Oreo’s hooves were so overgrown that she could not walk to her nearby water. The animal rescue employees that assisted police said the pig was dehydrated and likely suffering from arthritis because she is so overweight.
The police report notes that the couple said Oreo was their emotional support animal and they’d had her since she was a piglet. It took six people to get the animal on a stretcher to carry her out of the apartment.
HAPPY TRAILS
Oreo has been in the care of Happy Trails Farm Animal Sanctuary in Ravenna since her rescue. According to an update from Laurie Jackson, sanctuary executive director, Oreo has lost 63 pounds in the last several months — getting her closer to a healthy weight, which is 100 to 150 pounds, according to Happy Trails.
“It has been an honor to watch Oreo come out of her shell and find out what it is to be a pig,” Jackson wrote in an email to Campbell police. “She still has a ways to go to correct her hooves. But having lost weight, she is now mobile and will walk to the outside when she feels like it. More than she may have ever dreamed!”
When Judge Patrick P. Cunning asked the couple if there was anything they would like to say following their guilty plea, they refused.
Shortly after the pig was removed from the home, Kline-Carnes created a petition to get Oreo back. It stated: “We have a sweet, innocent, loving and caring potbellied pig. She was wrongfully taken by zoning and the police. She doesn’t deserve this; we don’t deserve this.

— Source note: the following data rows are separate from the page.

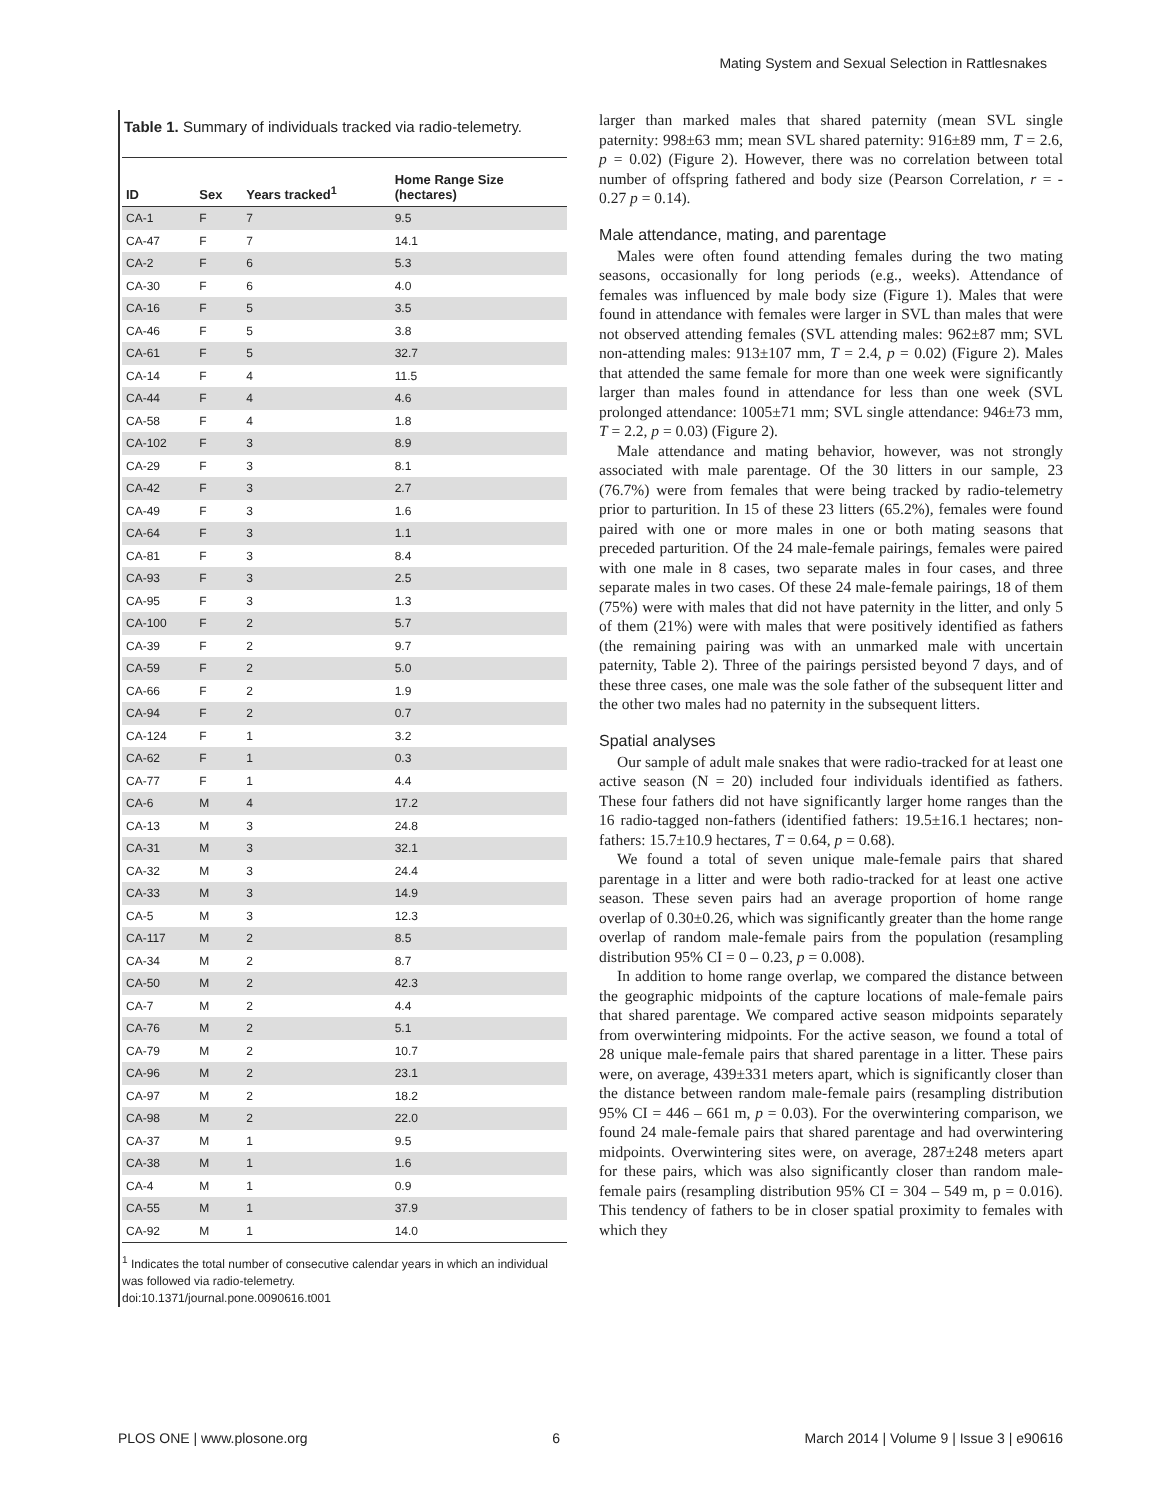Mating System and Sexual Selection in Rattlesnakes
Table 1. Summary of individuals tracked via radio-telemetry.
| ID | Sex | Years tracked<sup>1</sup> | Home Range Size (hectares) |
| --- | --- | --- | --- |
| CA-1 | F | 7 | 9.5 |
| CA-47 | F | 7 | 14.1 |
| CA-2 | F | 6 | 5.3 |
| CA-30 | F | 6 | 4.0 |
| CA-16 | F | 5 | 3.5 |
| CA-46 | F | 5 | 3.8 |
| CA-61 | F | 5 | 32.7 |
| CA-14 | F | 4 | 11.5 |
| CA-44 | F | 4 | 4.6 |
| CA-58 | F | 4 | 1.8 |
| CA-102 | F | 3 | 8.9 |
| CA-29 | F | 3 | 8.1 |
| CA-42 | F | 3 | 2.7 |
| CA-49 | F | 3 | 1.6 |
| CA-64 | F | 3 | 1.1 |
| CA-81 | F | 3 | 8.4 |
| CA-93 | F | 3 | 2.5 |
| CA-95 | F | 3 | 1.3 |
| CA-100 | F | 2 | 5.7 |
| CA-39 | F | 2 | 9.7 |
| CA-59 | F | 2 | 5.0 |
| CA-66 | F | 2 | 1.9 |
| CA-94 | F | 2 | 0.7 |
| CA-124 | F | 1 | 3.2 |
| CA-62 | F | 1 | 0.3 |
| CA-77 | F | 1 | 4.4 |
| CA-6 | M | 4 | 17.2 |
| CA-13 | M | 3 | 24.8 |
| CA-31 | M | 3 | 32.1 |
| CA-32 | M | 3 | 24.4 |
| CA-33 | M | 3 | 14.9 |
| CA-5 | M | 3 | 12.3 |
| CA-117 | M | 2 | 8.5 |
| CA-34 | M | 2 | 8.7 |
| CA-50 | M | 2 | 42.3 |
| CA-7 | M | 2 | 4.4 |
| CA-76 | M | 2 | 5.1 |
| CA-79 | M | 2 | 10.7 |
| CA-96 | M | 2 | 23.1 |
| CA-97 | M | 2 | 18.2 |
| CA-98 | M | 2 | 22.0 |
| CA-37 | M | 1 | 9.5 |
| CA-38 | M | 1 | 1.6 |
| CA-4 | M | 1 | 0.9 |
| CA-55 | M | 1 | 37.9 |
| CA-92 | M | 1 | 14.0 |
<sup>1</sup> Indicates the total number of consecutive calendar years in which an individual was followed via radio-telemetry.
doi:10.1371/journal.pone.0090616.t001
larger than marked males that shared paternity (mean SVL single paternity: 998±63 mm; mean SVL shared paternity: 916±89 mm, T = 2.6, p = 0.02) (Figure 2). However, there was no correlation between total number of offspring fathered and body size (Pearson Correlation, r = - 0.27 p = 0.14).
Male attendance, mating, and parentage
Males were often found attending females during the two mating seasons, occasionally for long periods (e.g., weeks). Attendance of females was influenced by male body size (Figure 1). Males that were found in attendance with females were larger in SVL than males that were not observed attending females (SVL attending males: 962±87 mm; SVL non-attending males: 913±107 mm, T = 2.4, p = 0.02) (Figure 2). Males that attended the same female for more than one week were significantly larger than males found in attendance for less than one week (SVL prolonged attendance: 1005±71 mm; SVL single attendance: 946±73 mm, T = 2.2, p = 0.03) (Figure 2).
Male attendance and mating behavior, however, was not strongly associated with male parentage. Of the 30 litters in our sample, 23 (76.7%) were from females that were being tracked by radio-telemetry prior to parturition. In 15 of these 23 litters (65.2%), females were found paired with one or more males in one or both mating seasons that preceded parturition. Of the 24 male-female pairings, females were paired with one male in 8 cases, two separate males in four cases, and three separate males in two cases. Of these 24 male-female pairings, 18 of them (75%) were with males that did not have paternity in the litter, and only 5 of them (21%) were with males that were positively identified as fathers (the remaining pairing was with an unmarked male with uncertain paternity, Table 2). Three of the pairings persisted beyond 7 days, and of these three cases, one male was the sole father of the subsequent litter and the other two males had no paternity in the subsequent litters.
Spatial analyses
Our sample of adult male snakes that were radio-tracked for at least one active season (N = 20) included four individuals identified as fathers. These four fathers did not have significantly larger home ranges than the 16 radio-tagged non-fathers (identified fathers: 19.5±16.1 hectares; non-fathers: 15.7±10.9 hectares, T = 0.64, p = 0.68).
We found a total of seven unique male-female pairs that shared parentage in a litter and were both radio-tracked for at least one active season. These seven pairs had an average proportion of home range overlap of 0.30±0.26, which was significantly greater than the home range overlap of random male-female pairs from the population (resampling distribution 95% CI = 0 – 0.23, p = 0.008).
In addition to home range overlap, we compared the distance between the geographic midpoints of the capture locations of male-female pairs that shared parentage. We compared active season midpoints separately from overwintering midpoints. For the active season, we found a total of 28 unique male-female pairs that shared parentage in a litter. These pairs were, on average, 439±331 meters apart, which is significantly closer than the distance between random male-female pairs (resampling distribution 95% CI = 446 – 661 m, p = 0.03). For the overwintering comparison, we found 24 male-female pairs that shared parentage and had overwintering midpoints. Overwintering sites were, on average, 287±248 meters apart for these pairs, which was also significantly closer than random male-female pairs (resampling distribution 95% CI = 304 – 549 m, p = 0.016). This tendency of fathers to be in closer spatial proximity to females with which they
PLOS ONE | www.plosone.org 6 March 2014 | Volume 9 | Issue 3 | e90616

“Our hearts have been completely ripped out. She is more than a potbellied pig, she is our best friend. She is literally like our child to us. Our whole entire world has been flipped upside down.”
PUBLIC REACTION
Lady Freethinker, a Los Angeles-based nonprofit animal-rights group, took an interest in the case. Lex Talamo, a reporter and senior editor at Lady Freethinker, created a separate petition Sept. 8, 2022, seeking a maximum sentence for the couple and a lifetime prohibition against owning animals. When sent to the prosecutor Sept. 19, the petition had accumulated 33,737 signatures. It ended up getting close to 38,000.
Macala said he was aware of the petition, but never saw it. He said it is good to see public interest, but it did not affect how he prosecuted the case.
Talamo said her organization has readers worldwide, including in all 50 states. The Lady Freethinker petition states that pigs are very intelligent animals, which Talamo said people do not always understand, making the abuse more severe in this case.
“Overall, this is a positive ruling. Even though it’s not everything we asked for, the five-year prohibition on owning animals will help ensure that no future animals are harmed,” Nina Jackel, founder of Lady Freethinker, said.
Conroy said it isn’t often that people go to jail for animal cruelty, so any time they do, he considers it a win. In the last couple years, Conroy said he thinks there has been an uptick in animal cruelty situations.
“This case from Campbell, Ohio, inspires us because it shows the power of caring people working together to end very real suffering,” Jackel said. “This sweet pig Oreo will now spend the rest of her days being lovingly cared for at a sanctuary, and that’s all because one police officer cared enough to investigate a cruelty tip; one prosecutor chose to doggedly seek accountability; one judge recognized the seriousness of the suffering Oreo endured and the more than 38,000 people who signed our petition to show they cared.”